> **Records to use**:
# # # # #

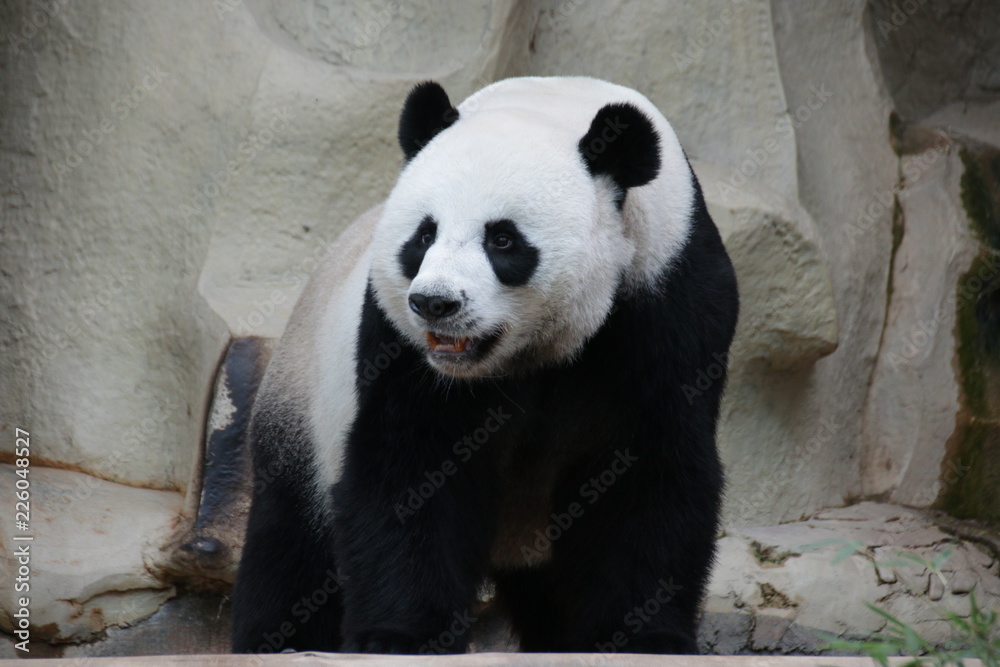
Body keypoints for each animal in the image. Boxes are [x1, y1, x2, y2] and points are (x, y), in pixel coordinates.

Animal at [231, 76, 738, 655]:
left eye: (502, 239)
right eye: (423, 235)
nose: (435, 303)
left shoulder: (669, 298)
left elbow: (648, 471)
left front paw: (642, 637)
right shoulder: (397, 341)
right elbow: (412, 462)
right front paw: (403, 637)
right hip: (307, 406)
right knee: (293, 549)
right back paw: (277, 640)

# # # # #

> **What to do**:
Go through the entries and copy every line with "right".

> **Solution to this exercise**:
right eye: (423, 235)
right shoulder: (397, 341)
right elbow: (412, 462)
right front paw: (403, 637)
right hip: (307, 406)
right knee: (293, 549)
right back paw: (277, 640)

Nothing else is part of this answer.